Remaining prep time prediction

When an order is first received, we always make an initial prep time prediction to return to the DSP. However, our belief in this prep time is fluid, meaning that over time there are events that may change our initial estimate. For instance, we may have initially predicted that an order would take 15 minutes, but 10 minutes into food prep the kitchen may have become much busier, so we would be able to take into account the updated state and make a more accurate prediction for the remaining prep time. Our motivation for this is to ensure that at any point in time, the most accurate estimate is available – important for use cases like planning robot routing for order conveyance as well as keeping couriers updated on the pick up time.

Figure 5. Horizontal bars show prep time of each order. Blue shows the order we are sampling training examples from. Gray shows other orders from the same kitchen. Vertical arrows show the timestamps we sample at, e.g. t1 and t4 are sampled when an existing order is finished cooking, and t2, t3, t5, t6 are examples sampled when a new order is received.

We solve this problem by:

Adding an additional feature that measures how much time has passed since an order is received (time_since_order_received). As illustrated in Figure 5, at t₀, the time_since_order_received is 0, and at t₁, it is t₁ - t₀, and so on.
Sampling additional training examples whenever there is a change in kitchen state.

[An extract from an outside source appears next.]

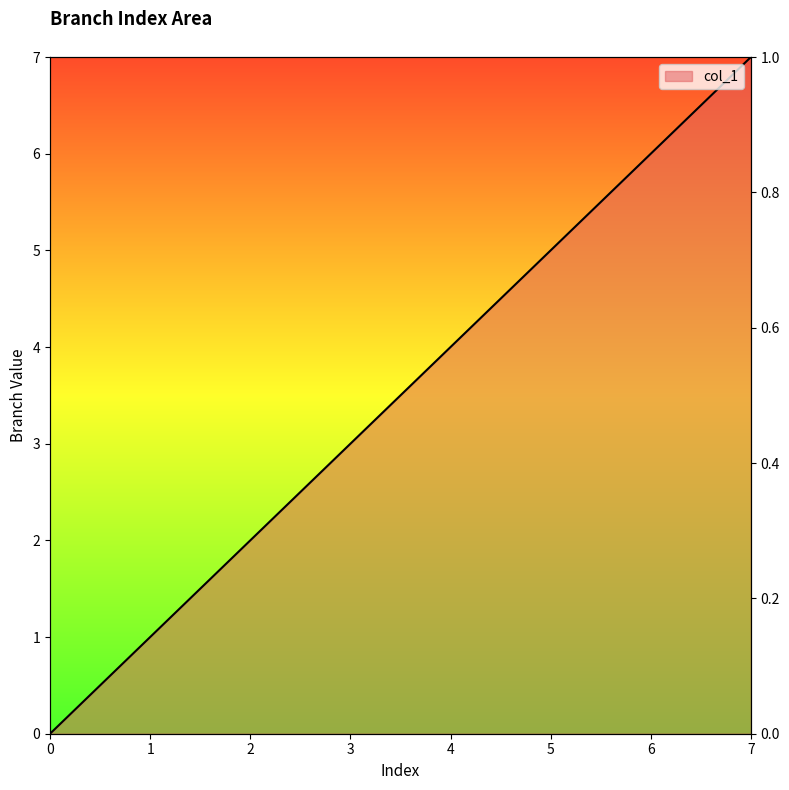

Does the chart display data point markers on the line(s)?

No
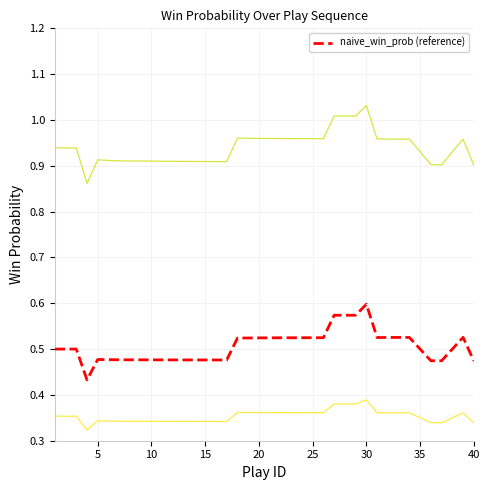

What is the value of the naive_win_prob point at the 25th from the left?

0.5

An example is sampled whenever a new order arrives (t₂, t₃, t₅, t₆) or an existing order is being completed (t₁, t₄), so seven examples are obtained from the order instead of one in Figure 5. Using the aforementioned feature store, it is straightforward to sample the training data at different timestamps within an order’s prep time.
Figure 6. Remaining prep time prediction prevents zero or negative prediction.

As shown in Figure 6, at any point in time, we could simply estimate the remaining prep time by subtracting the initial predicted prep time (~20min) by elapsed time (orange line). However, we can see that 20 minutes in, the only option is to continually show 0 minutes remaining or show negative numbers. Instead, if the remaining prep time is used, we can continue to finesse the prediction all the way until the order is complete (red line). The remaining prep time model is shown to be 10% more accurate than the baseline approach.

Conclusion

We describe how we leverage the unique data we have in order to predict food prep time 42% more accurately than the naive baseline. We discuss our approach to engineering challenges like train/serve feature consistency, automatic model refresh, and how we enabled this feature to be even more powerful by adding on quantile predictions and the ability to predict the remaining prep time. In the future, with the addition of new technologies and increased capacity to capture the state of the kitchen, we expect to continue to improve model quality.